Thanks for making it through! After all of the above, what did we learn? Well, based on the strong predictive performance, I think we can say that the empirical temporal dynamics of rainfall (as quantified by a set of time-series features) can meaningfully distinguish major cities from regional areas from remote areas of Australia without considering just ‘do remote areas get less rainfall than cities’ which is not a particularly novel or exciting question (at least in my opinion!).

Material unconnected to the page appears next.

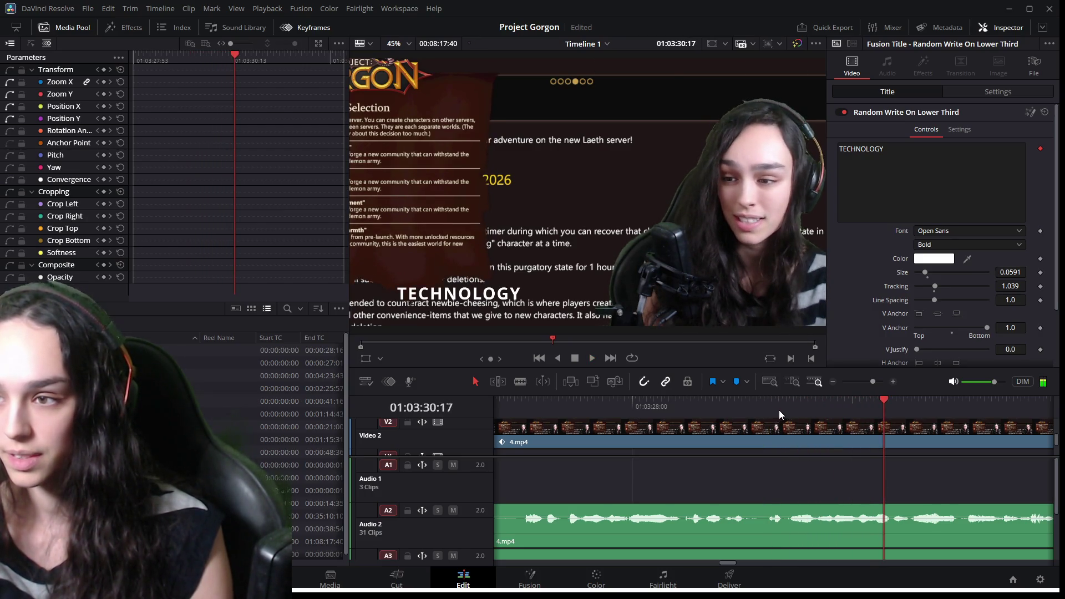
{"action": "key", "text": "ctrl+s"}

In other words, ABS SA2s across Australia varying in the dynamics of their rainfall time series, and these dynamics are informative enough to construct a classifier that can predict if an unseen time series comes from one of five classifications of remoteness with a high degree of accuracy. A natural next step would be to investigate which of the time-series features contribute most to the model, but I’ll save that for a future post (probably).